*Required task a*: In the post on modeling trees and DAGs in MySQL, which model does the author say can be used for a tree whose nodes have multiple children but only a single parent?

*Document section*:
## start
Modeling Tree and DAG in MySQL Vs Inmemory implementation

Few days back I was stuck with a problem of modeling a directed acyclic graph(DAG) in database.

I started looking into various approaches of storing trees first. If it is a case of tree with multiple children, but only single parent, then we can choose to use nested set model. A comprehensive description in mysql is discussed here. I have personally implemented it and works well.

But, if you want to model a DAG kind of structure with multiple parents, then it gets difficult. A good article on this can be found here. It discusses about various operations on nodes and links. Operations like delete link gets pretty complicated.

So, I thought may be a in memory implementation would be a better alternative. I went ahead and wrote a inmemory thread implementation using DFS, which gives all the parents in the path till given node(maybe through multiple paths), and all the children in subtree on a given node.
## end
*Required task b*: Rewrite the listing from its first line through the line containing "Tile 7 of 4", replacing "catalogue" with "catalog" and changing nothing else.

*Records for the task*:
## start
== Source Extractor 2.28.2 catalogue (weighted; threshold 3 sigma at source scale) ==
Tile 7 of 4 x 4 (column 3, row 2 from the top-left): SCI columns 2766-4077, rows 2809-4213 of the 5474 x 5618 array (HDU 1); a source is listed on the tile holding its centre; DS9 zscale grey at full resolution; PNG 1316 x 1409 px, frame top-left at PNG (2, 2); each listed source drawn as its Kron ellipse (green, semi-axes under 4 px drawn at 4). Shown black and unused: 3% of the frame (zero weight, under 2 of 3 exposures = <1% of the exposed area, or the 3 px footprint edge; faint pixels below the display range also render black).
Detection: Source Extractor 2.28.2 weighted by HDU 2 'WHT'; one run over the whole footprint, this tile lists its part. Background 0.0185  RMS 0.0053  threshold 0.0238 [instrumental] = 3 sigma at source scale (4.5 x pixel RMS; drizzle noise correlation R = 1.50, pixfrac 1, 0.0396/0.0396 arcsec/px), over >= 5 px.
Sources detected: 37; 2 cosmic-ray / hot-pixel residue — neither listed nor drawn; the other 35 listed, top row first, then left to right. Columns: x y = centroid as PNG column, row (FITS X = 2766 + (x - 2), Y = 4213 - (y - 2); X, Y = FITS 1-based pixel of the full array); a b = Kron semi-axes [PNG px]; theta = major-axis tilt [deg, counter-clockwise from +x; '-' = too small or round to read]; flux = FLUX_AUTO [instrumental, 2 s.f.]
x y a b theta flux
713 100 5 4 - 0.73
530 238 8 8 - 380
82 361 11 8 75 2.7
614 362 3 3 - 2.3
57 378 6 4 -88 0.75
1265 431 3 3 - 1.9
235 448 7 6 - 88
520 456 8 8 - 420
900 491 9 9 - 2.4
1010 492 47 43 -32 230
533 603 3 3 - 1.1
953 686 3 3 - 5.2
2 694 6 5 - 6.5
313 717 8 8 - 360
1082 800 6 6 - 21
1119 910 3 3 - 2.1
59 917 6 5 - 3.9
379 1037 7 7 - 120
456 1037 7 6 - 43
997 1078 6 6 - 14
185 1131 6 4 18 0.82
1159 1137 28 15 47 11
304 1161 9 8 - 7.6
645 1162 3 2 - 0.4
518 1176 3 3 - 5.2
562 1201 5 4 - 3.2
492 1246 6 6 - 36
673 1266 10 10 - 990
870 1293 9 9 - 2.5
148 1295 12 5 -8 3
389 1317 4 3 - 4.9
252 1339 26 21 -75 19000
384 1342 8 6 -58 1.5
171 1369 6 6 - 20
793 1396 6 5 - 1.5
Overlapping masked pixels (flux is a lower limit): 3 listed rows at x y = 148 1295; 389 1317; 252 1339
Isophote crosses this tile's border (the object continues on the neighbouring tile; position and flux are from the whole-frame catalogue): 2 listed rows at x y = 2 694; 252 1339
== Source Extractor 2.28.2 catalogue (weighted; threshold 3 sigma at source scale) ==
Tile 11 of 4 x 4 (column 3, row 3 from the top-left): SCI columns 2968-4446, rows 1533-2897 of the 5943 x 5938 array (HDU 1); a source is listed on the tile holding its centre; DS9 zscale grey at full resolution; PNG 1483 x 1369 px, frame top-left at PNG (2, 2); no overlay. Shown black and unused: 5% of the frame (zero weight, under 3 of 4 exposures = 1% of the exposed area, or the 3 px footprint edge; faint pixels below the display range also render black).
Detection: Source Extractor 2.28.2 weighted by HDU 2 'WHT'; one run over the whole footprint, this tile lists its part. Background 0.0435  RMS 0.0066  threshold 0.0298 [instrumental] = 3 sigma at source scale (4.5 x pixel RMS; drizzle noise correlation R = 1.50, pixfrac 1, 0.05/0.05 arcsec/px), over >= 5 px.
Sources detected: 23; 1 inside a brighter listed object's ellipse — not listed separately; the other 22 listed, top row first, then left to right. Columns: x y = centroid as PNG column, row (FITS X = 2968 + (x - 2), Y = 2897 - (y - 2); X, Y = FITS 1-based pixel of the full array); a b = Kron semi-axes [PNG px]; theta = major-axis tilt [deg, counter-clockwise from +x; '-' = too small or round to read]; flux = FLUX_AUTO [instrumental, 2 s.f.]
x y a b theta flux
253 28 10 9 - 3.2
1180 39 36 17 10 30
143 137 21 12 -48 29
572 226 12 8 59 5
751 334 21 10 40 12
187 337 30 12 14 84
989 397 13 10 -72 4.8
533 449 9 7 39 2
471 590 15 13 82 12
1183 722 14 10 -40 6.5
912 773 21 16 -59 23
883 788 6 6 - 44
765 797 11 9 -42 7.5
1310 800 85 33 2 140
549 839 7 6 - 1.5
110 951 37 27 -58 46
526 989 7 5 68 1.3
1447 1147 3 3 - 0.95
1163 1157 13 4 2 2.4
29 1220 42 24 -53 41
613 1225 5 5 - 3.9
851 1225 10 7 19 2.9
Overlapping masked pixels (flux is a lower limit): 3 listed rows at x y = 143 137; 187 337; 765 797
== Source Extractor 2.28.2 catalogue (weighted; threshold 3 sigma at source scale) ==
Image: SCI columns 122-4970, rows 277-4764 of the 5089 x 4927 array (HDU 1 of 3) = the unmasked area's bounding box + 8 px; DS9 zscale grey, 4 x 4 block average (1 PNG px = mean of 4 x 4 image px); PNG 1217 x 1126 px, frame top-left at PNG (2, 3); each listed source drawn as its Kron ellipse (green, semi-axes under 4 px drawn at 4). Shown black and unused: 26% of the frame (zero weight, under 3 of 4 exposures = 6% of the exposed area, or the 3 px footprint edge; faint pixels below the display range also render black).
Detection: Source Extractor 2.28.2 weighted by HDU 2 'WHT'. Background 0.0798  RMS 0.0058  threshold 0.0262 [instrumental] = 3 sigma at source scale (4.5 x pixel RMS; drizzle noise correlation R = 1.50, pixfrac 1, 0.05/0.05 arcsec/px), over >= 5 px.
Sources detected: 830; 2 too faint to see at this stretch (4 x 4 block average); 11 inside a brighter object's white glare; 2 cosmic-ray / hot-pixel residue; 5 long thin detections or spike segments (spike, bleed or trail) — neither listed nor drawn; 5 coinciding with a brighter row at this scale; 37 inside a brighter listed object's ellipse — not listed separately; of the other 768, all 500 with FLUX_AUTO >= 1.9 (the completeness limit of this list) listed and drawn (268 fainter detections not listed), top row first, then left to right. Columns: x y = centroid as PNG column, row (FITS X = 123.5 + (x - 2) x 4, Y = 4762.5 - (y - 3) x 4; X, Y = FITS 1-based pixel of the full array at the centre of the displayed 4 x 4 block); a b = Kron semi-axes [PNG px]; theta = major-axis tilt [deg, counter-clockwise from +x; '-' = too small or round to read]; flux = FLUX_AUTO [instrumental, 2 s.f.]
## end
*Finished answer a*: The nested set model.

*Finished answer b*:
== Source Extractor 2.28.2 catalog (weighted; threshold 3 sigma at source scale) ==
Tile 7 of 4 x 4 (column 3, row 2 from the top-left): SCI columns 2766-4077, rows 2809-4213 of the 5474 x 5618 array (HDU 1); a source is listed on the tile holding its centre; DS9 zscale grey at full resolution; PNG 1316 x 1409 px, frame top-left at PNG (2, 2); each listed source drawn as its Kron ellipse (green, semi-axes under 4 px drawn at 4). Shown black and unused: 3% of the frame (zero weight, under 2 of 3 exposures = <1% of the exposed area, or the 3 px footprint edge; faint pixels below the display range also render black).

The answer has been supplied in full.